Imitation Texas Hot Sauce

2 cups water
1 cup white vinegar
1/4 cup salt
1/4 cup cayenne

Combine ingredients in saucepan. Cook over low heat to incorporate ingredients. Use as sauce over BBQ Brisket. (Sauce reminds me of Western North Carolina BBQ sauce though Dr. F says it is strictly Texan.)

Sunday, April 10, 2005

Macadamia Nut Chocolate Chip Cookies

1 cup granulated sugar
1 cup brown sugar
1 cup butter (margarine ok but not as tasty)
2 eggs
1 1/2 teaspoons vanilla
1/2 teaspoon almond extract
1 teaspoon baking soda
1 teaspoon salt
3 cups all-purpose flour
12 ounces chocolate chips (white or regular)
1 cup nuts (macadamia or pecan or walnut)
Mix first 6 ingrdients untill it looks creamy

Gradually add dry ingredients (baking soda, salt, flour) until all combined.
Add nuts and chocolate chips.
Drop by rounded spoonful on baking sheet. I cook at 350 degrees for about 14-15 minutes. Do not let it et too brown if you want them soft.
The secret is the almond extract when you use macadamia nuts and white chocolate.

Lazy Man's Peach Cobbler

3 X 29 ounce sliced cling peaches
¼ lb melted butter
1 cup unbleached flour
1 and ½ cup sugar
2 tsp baking powder
¼ tsp salt
1 cup milk
1 tsp ground cinnamon
½ tsp ground nutmeg

Preheat oven to 350 degrees and grease a 9X13 inch baking pan. Drain peaches and reserve the juice set aside. Melt butter and pour into bottom of 9x13 pan.

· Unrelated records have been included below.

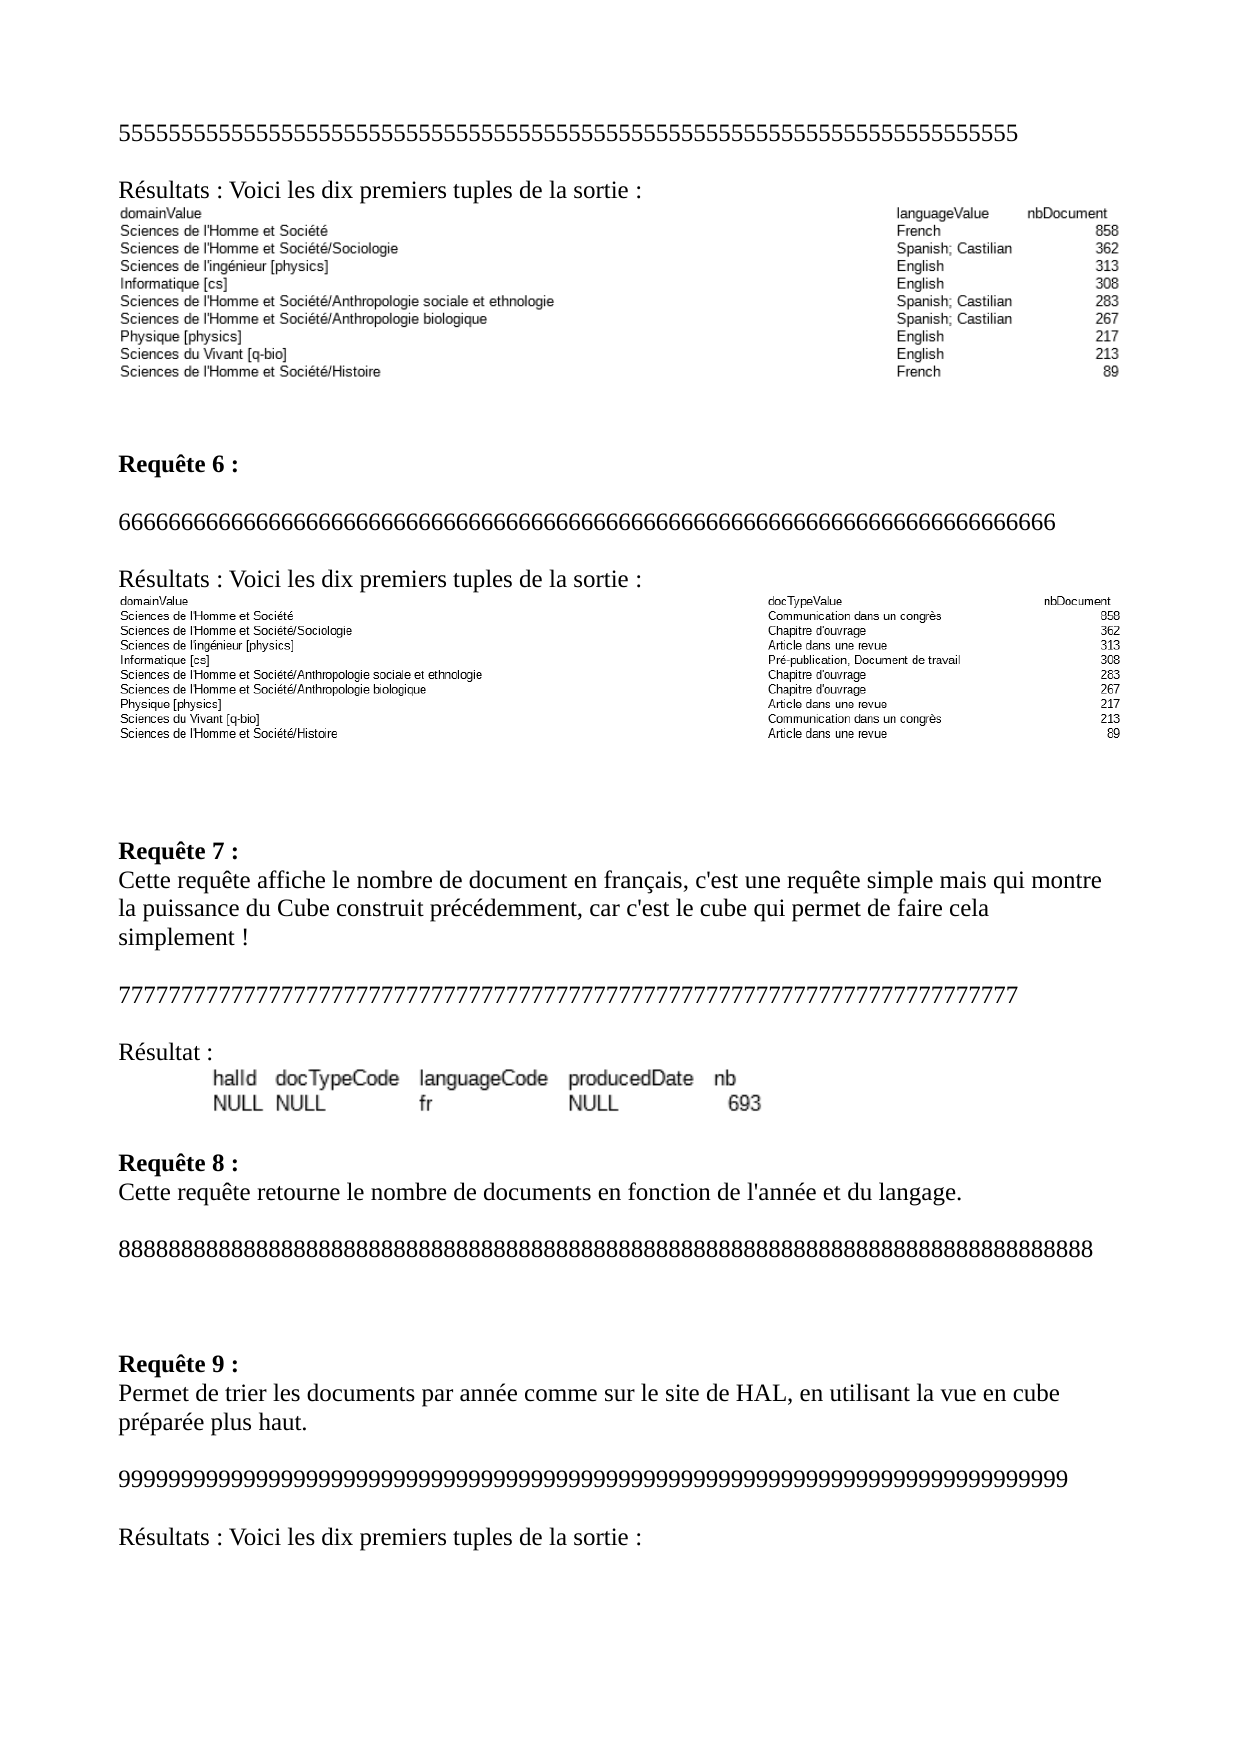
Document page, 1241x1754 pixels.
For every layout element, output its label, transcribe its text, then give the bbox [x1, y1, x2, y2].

text Résultats : Voici les dix premiers tuples de la sortie : [118, 176, 1122, 204]
text 9999999999999999999999999999999999999999999999999999999999999999999999999999 [118, 1464, 1122, 1493]
text Requête 6 : [118, 449, 1122, 478]
text Cette requête affiche le nombre de document en français, c'est une requête simple mais qui montre la puissance du Cube construit précédemment, car c'est le cube qui permet de faire cela simplement ! [118, 865, 1122, 951]
text Requête 8 : [118, 1148, 1122, 1177]
picture [118, 204, 1123, 392]
picture [118, 593, 1123, 750]
text Résultat : [118, 1037, 1122, 1066]
text 777777777777777777777777777777777777777777777777777777777777777777777777 [118, 980, 1122, 1008]
text Résultats : Voici les dix premiers tuples de la sortie : [118, 564, 1122, 593]
text Requête 7 : [118, 836, 1122, 865]
picture [210, 1066, 769, 1119]
text 888888888888888888888888888888888888888888888888888888888888888888888888888888 [118, 1234, 1122, 1263]
text 555555555555555555555555555555555555555555555555555555555555555555555555 [118, 118, 1122, 147]
text 666666666666666666666666666666666666666666666666666666666666666666666666666 [118, 507, 1122, 536]
text Cette requête retourne le nombre de documents en fonction de l'année et du langage. [118, 1177, 1122, 1205]
text Résultats : Voici les dix premiers tuples de la sortie : [118, 1522, 1122, 1550]
text Requête 9 : [118, 1349, 1122, 1378]
text Permet de trier les documents par année comme sur le site de HAL, en utilisant la vue en cube préparée plus haut. [118, 1378, 1122, 1435]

Mix flour, 1 cup of the sugar with the baking powder and salt. Whisk in the milk and ½ cup of the reserved peach liquid. Pour into 9X13 pan on top of melted butter.

Pour remaining sugar over the peaches and add cinnamon and nutmeg mixing together with your fingers.

Pour peach mixture over the batter. Do not stir. Bake for 45 min to 1 hr until golden on top and bubbly.

Hint: I double the batter mixture because I like a lot of crust. You might need a larger pan.

Bertha's Corn Pudding

4 eggs
1 cup crushed soda crackers
1 cup milk
½ cup sugar
2 cans whole corn
2 cans creamed corn
1 cube butter
salt and pepper to task

Combine ingredients in 9X13 in baking dish. Bake at 350 degrees until center is set.

Bertha's Macaroni and Cheese

1 lb bag medium elbow macaroni
1 lb shredded cheddar cheese (reserve 1 cup)
1 stick butter
6 eggs
2 cups milk
salt and pepper to taste
Dash Oregano (optional)

Boil macaroni until al dente (do not let get musy because you’re going to bake it later)
Drain and pout into 9X13 in baking dish.
Melt butter and pour over noodles to coat.
Mix cheese liberally with noodle. (I actually use more than 1 lb cheddar cheese)
In separate bowl, mix eggs, milk, salt, pepper, oregano. Pour over noodles and cheese.
Top with reserved shredded cheese.
Bake at 350 degrees til custard is set and top is golden brown with crispy edges.

What's My Contribution To Blogging?

During my brief review of the many blogs out there, I noticed the lack of blogs which had any reference to "soulfood". My cooking incorporates a fusion of what I grew up eating [soulfood] and a multicultural array of foods from all over the world.

With that said, I welcome you to Soul Fusion Kitchen.